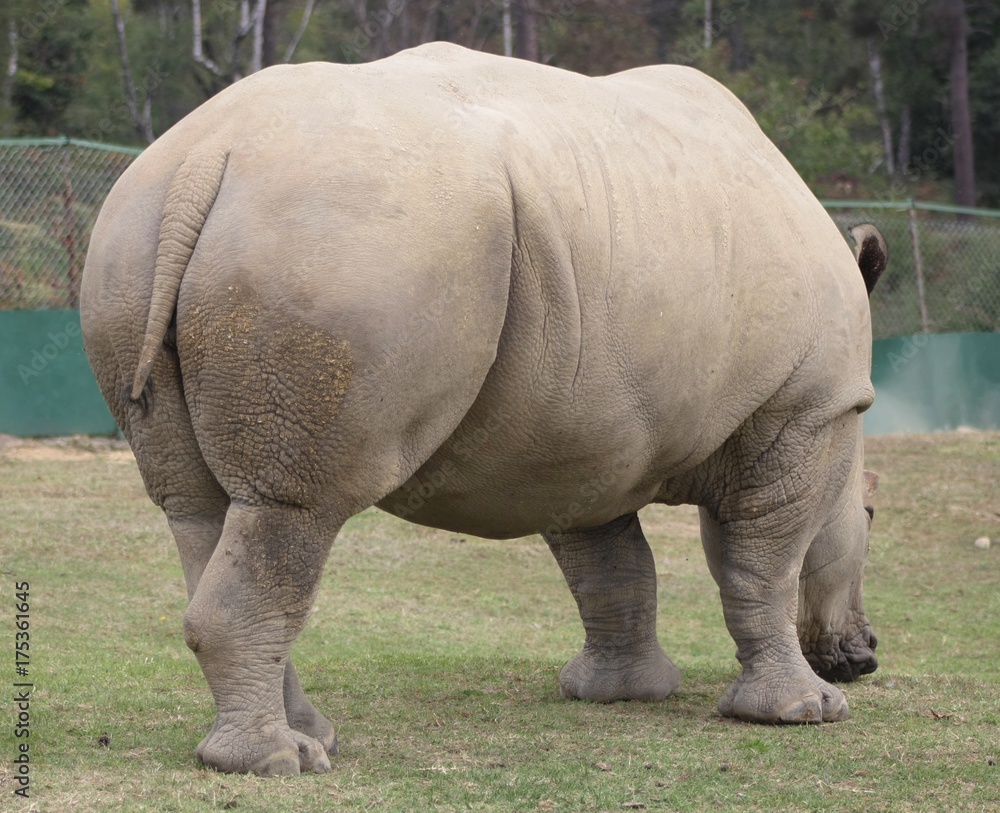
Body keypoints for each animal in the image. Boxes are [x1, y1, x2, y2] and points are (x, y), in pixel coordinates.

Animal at [81, 42, 886, 776]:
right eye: (874, 514)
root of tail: (206, 159)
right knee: (295, 508)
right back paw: (279, 762)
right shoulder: (809, 408)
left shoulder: (587, 426)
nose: (866, 656)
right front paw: (805, 711)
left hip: (139, 244)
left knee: (201, 508)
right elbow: (763, 561)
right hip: (345, 242)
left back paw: (308, 738)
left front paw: (623, 694)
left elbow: (613, 563)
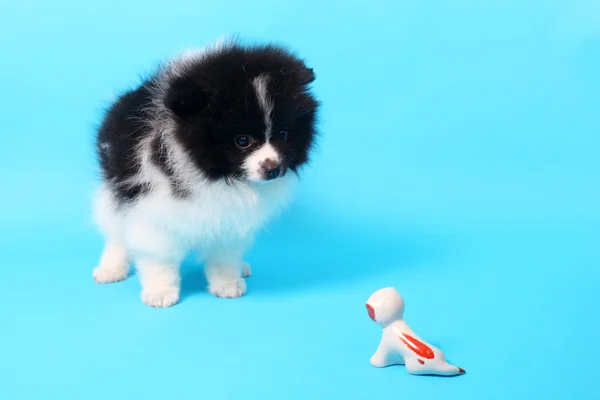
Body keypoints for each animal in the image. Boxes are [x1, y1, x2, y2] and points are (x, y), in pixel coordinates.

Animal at [91, 39, 318, 308]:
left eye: (283, 135)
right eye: (243, 141)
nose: (273, 169)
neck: (217, 175)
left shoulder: (229, 217)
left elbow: (224, 253)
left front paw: (227, 283)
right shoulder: (152, 207)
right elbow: (159, 256)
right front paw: (160, 291)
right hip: (116, 190)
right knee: (116, 231)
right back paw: (111, 268)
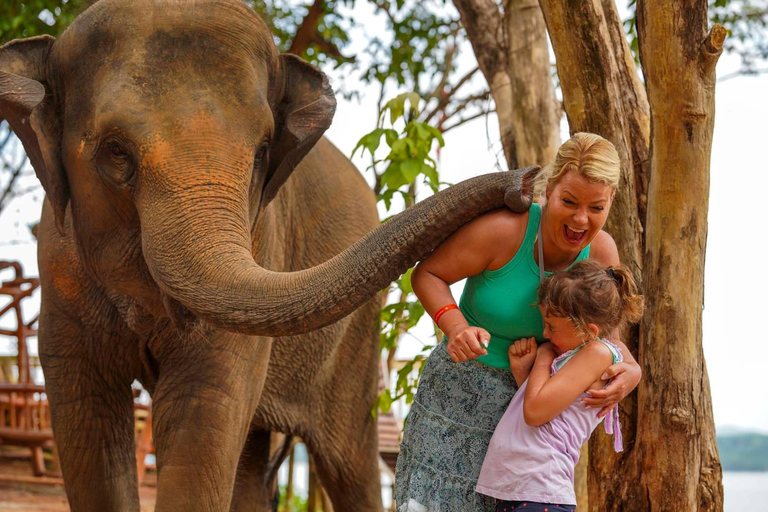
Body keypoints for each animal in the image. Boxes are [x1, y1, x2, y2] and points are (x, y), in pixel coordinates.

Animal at [0, 2, 540, 510]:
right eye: (115, 153)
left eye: (262, 151)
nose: (525, 183)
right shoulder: (58, 265)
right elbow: (87, 415)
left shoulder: (264, 241)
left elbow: (205, 406)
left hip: (356, 345)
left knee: (348, 462)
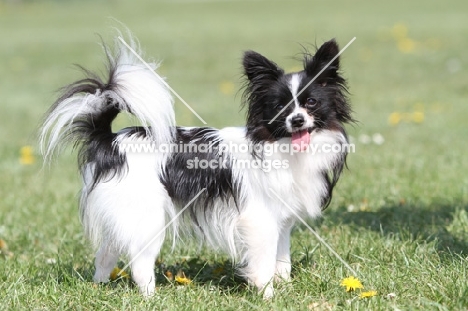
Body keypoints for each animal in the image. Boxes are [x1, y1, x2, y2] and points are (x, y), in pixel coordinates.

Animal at [41, 33, 352, 298]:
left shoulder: (282, 222)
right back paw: (151, 297)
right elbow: (263, 264)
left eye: (311, 103)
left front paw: (285, 289)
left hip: (124, 214)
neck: (283, 148)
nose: (297, 120)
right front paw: (267, 296)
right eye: (280, 109)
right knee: (140, 263)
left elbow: (282, 261)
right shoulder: (259, 221)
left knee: (106, 253)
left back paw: (99, 287)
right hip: (148, 218)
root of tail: (111, 140)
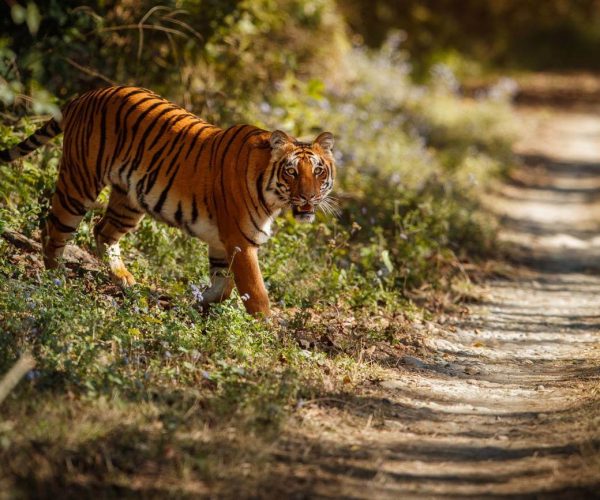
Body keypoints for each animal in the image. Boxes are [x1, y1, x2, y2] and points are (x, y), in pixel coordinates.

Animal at [0, 84, 336, 314]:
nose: (308, 196)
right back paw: (55, 282)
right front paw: (267, 335)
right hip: (79, 183)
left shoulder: (222, 241)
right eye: (291, 172)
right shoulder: (241, 242)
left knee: (102, 231)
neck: (273, 199)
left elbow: (223, 285)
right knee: (54, 230)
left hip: (129, 201)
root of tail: (86, 95)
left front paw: (196, 302)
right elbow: (256, 294)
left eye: (318, 171)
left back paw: (124, 279)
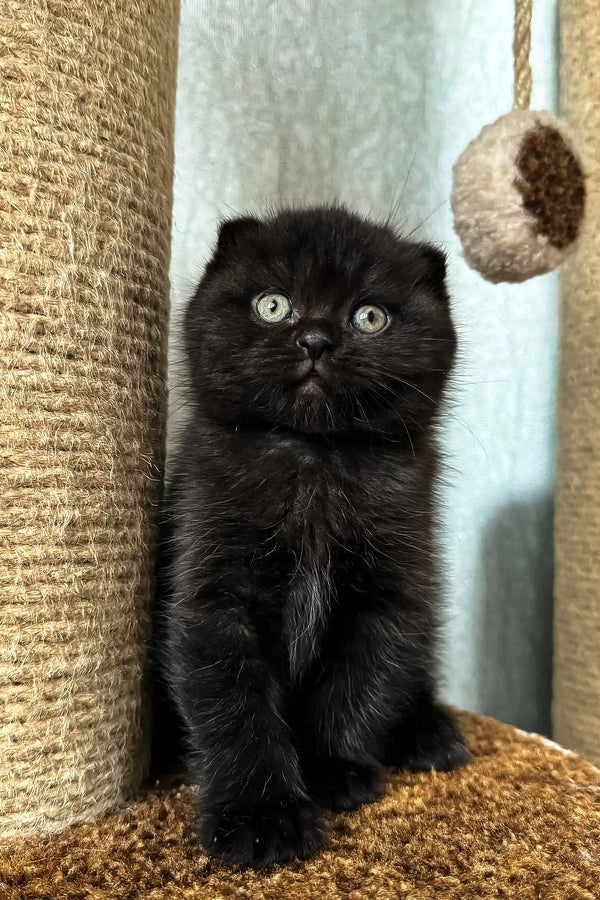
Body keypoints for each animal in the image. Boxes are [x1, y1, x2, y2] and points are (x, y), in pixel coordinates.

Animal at [158, 207, 468, 868]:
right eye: (274, 306)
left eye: (369, 317)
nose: (316, 340)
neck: (315, 460)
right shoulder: (211, 589)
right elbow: (232, 705)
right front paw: (260, 815)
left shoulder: (392, 590)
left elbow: (363, 678)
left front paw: (332, 769)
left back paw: (430, 733)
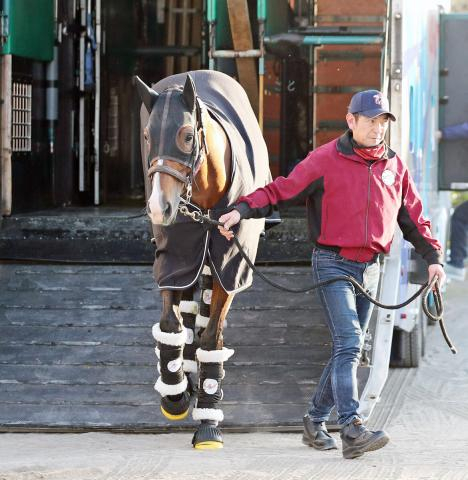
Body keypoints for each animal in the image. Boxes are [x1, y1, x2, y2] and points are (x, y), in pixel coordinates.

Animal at [135, 69, 270, 448]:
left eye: (186, 135)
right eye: (147, 136)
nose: (159, 208)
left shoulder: (230, 266)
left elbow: (212, 337)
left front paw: (208, 420)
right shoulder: (176, 261)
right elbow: (170, 324)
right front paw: (175, 395)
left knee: (205, 305)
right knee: (186, 312)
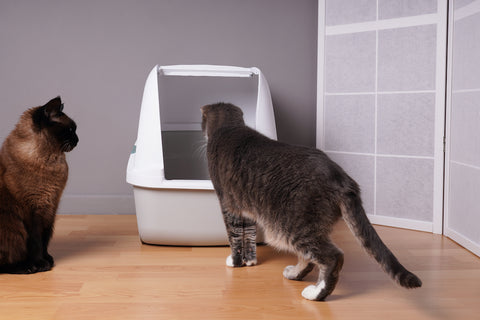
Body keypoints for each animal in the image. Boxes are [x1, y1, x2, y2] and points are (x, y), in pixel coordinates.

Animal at [201, 103, 422, 302]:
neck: (229, 128)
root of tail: (342, 178)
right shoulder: (245, 209)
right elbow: (248, 235)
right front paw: (250, 261)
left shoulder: (227, 204)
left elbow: (235, 235)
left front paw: (235, 261)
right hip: (307, 226)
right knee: (307, 257)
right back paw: (294, 274)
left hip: (292, 225)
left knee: (332, 257)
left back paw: (316, 293)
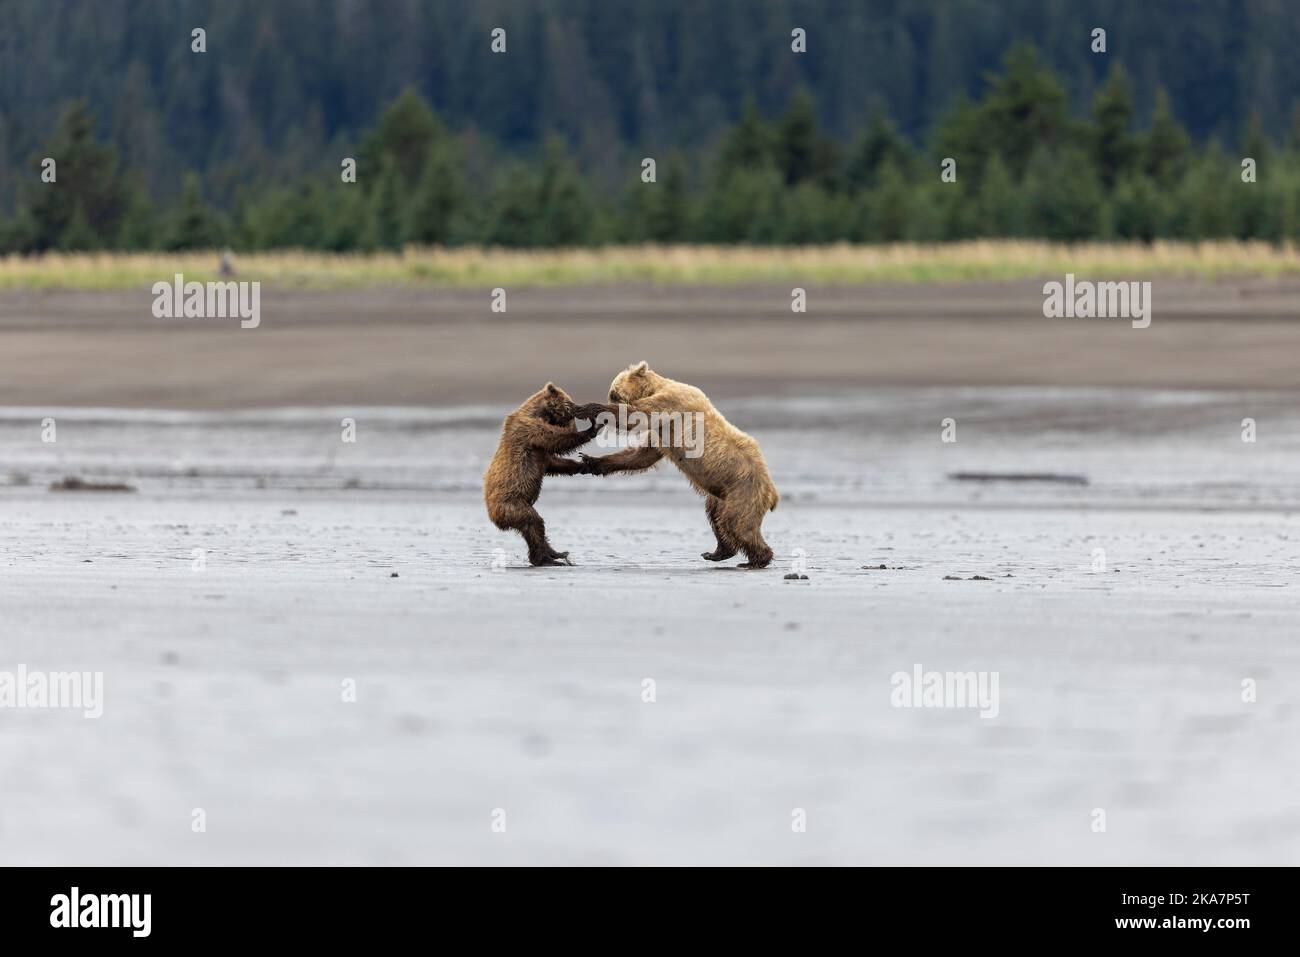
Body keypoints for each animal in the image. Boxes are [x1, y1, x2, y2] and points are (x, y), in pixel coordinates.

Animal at [486, 382, 611, 564]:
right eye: (569, 403)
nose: (579, 409)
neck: (540, 414)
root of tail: (492, 515)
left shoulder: (541, 452)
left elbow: (553, 463)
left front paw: (584, 464)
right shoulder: (530, 430)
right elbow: (556, 439)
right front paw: (592, 428)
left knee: (535, 527)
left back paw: (556, 553)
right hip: (512, 504)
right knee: (533, 523)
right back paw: (544, 558)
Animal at [582, 361, 780, 566]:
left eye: (614, 395)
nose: (610, 401)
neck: (655, 388)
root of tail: (773, 493)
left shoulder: (671, 404)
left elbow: (636, 416)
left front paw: (588, 407)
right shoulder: (659, 431)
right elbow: (640, 456)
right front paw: (590, 461)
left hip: (744, 491)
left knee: (736, 523)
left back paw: (756, 559)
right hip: (723, 495)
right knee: (716, 516)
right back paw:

EXERCISE: An exact transcription of all the entries is required, without the pictures.

RESPONSE AREA:
Body keypoints for each animal in the image. Boxes are [x1, y1, x2, y2] and points are (x, y), in pixel coordinates.

Animal at [81, 42, 886, 776]:
right eye: (874, 514)
root of tail: (206, 159)
right knee: (295, 508)
right back paw: (279, 762)
right shoulder: (809, 408)
left shoulder: (587, 426)
nose: (866, 656)
right front paw: (805, 711)
left hip: (139, 244)
left knee: (201, 508)
right elbow: (763, 561)
right hip: (345, 242)
left back paw: (308, 738)
left front paw: (623, 694)
left elbow: (613, 563)
Body keypoints for each animal in the image. Boxes are [x1, y1, x2, y2] and points are (x, y), in pixel coordinates.

Animal at [91, 39, 318, 308]:
left eye: (283, 135)
right eye: (243, 141)
nose: (273, 169)
neck: (217, 175)
left shoulder: (229, 217)
left elbow: (224, 253)
left front paw: (227, 283)
right shoulder: (152, 207)
right elbow: (159, 256)
right front paw: (160, 291)
right hip: (116, 190)
right knee: (116, 231)
right back paw: (111, 268)
Body keypoints for each animal in the image. Boxes are [x1, y1, x2, y2] and points are (x, y), in pixel coordinates.

Animal at [0, 2, 540, 510]:
right eye: (115, 153)
left eye: (262, 151)
nose: (525, 183)
right shoulder: (58, 265)
right elbow: (87, 415)
left shoulder: (264, 241)
left elbow: (205, 406)
left hip: (356, 345)
left knee: (348, 462)
Body keypoints for each animal in the image. Boxes are [x1, y1, x2, y2] and points are (x, y), in pixel coordinates.

Animal at [41, 33, 352, 298]:
left shoulder: (282, 222)
right back paw: (151, 297)
right elbow: (263, 264)
left eye: (311, 103)
left front paw: (285, 289)
left hip: (124, 214)
neck: (283, 148)
nose: (297, 120)
right front paw: (267, 296)
right eye: (280, 109)
right knee: (140, 263)
left elbow: (282, 261)
right shoulder: (259, 221)
left knee: (106, 253)
left back paw: (99, 287)
right hip: (148, 218)
root of tail: (111, 140)
Body keypoints for each animal in the image. Boxes are [x1, y1, x2, y2] and points are (x, y), in pixel coordinates.

Animal at [0, 84, 336, 314]:
nose: (308, 196)
right back paw: (55, 282)
right front paw: (267, 335)
right hip: (79, 183)
left shoulder: (222, 241)
right eye: (291, 172)
right shoulder: (241, 242)
left knee: (102, 231)
neck: (273, 199)
left elbow: (223, 285)
right knee: (54, 230)
left hip: (129, 201)
root of tail: (86, 95)
left front paw: (196, 302)
right elbow: (256, 294)
left eye: (318, 171)
left back paw: (124, 279)
Body keypoints for each animal in the image. Boxes are [x1, y1, x2, y2] and points are (x, y), in pixel coordinates.

Animal at [158, 207, 468, 868]:
right eye: (274, 306)
left eye: (369, 317)
nose: (316, 340)
neck: (315, 460)
right shoulder: (211, 589)
right elbow: (232, 705)
right front paw: (260, 815)
left shoulder: (392, 590)
left elbow: (363, 678)
left front paw: (332, 769)
left back paw: (430, 733)
Body keypoints for each animal in the image. Boxes are [x1, y1, x2, y2] and points are (x, y), in pixel coordinates.

Animal at [135, 69, 270, 448]:
left eye: (186, 135)
right eye: (147, 136)
nose: (159, 208)
left shoulder: (230, 266)
left elbow: (212, 337)
left front paw: (208, 420)
right shoulder: (176, 261)
right elbow: (170, 324)
right front paw: (175, 395)
left knee: (205, 305)
right knee: (186, 312)
Body keypoints for each animal in the image. Boxes are [x1, y1, x2, y2] and points are (x, y), in pixel coordinates.

Animal at [201, 103, 422, 302]:
neck: (229, 128)
root of tail: (342, 178)
right shoulder: (245, 209)
right elbow: (248, 235)
right front paw: (250, 261)
left shoulder: (227, 204)
left elbow: (235, 235)
left front paw: (235, 261)
right hip: (307, 226)
right knee: (307, 257)
right back paw: (294, 274)
left hip: (292, 225)
left knee: (332, 257)
left back paw: (316, 293)
Body keypoints for each animal in the image. Boxes are [x1, y1, x2, y2] and points are (x, y), in pixel coordinates.

Animal at [486, 382, 611, 564]:
right eye: (569, 403)
nose: (579, 409)
neck: (540, 414)
root of tail: (492, 515)
left shoulder: (541, 452)
left elbow: (553, 463)
left front paw: (584, 464)
right shoulder: (530, 430)
right elbow: (556, 439)
right front paw: (592, 428)
left knee: (535, 527)
left back paw: (556, 553)
right hip: (512, 504)
right knee: (533, 523)
right back paw: (544, 558)
Animal at [582, 361, 780, 566]:
left eye: (614, 395)
nose: (610, 401)
neck: (655, 388)
root of tail: (773, 493)
left shoulder: (671, 404)
left elbow: (636, 416)
left front paw: (588, 407)
right shoulder: (659, 431)
right elbow: (640, 456)
right front paw: (590, 461)
left hip: (744, 491)
left knee: (736, 523)
left back paw: (756, 559)
right hip: (723, 495)
right knee: (716, 516)
right back paw:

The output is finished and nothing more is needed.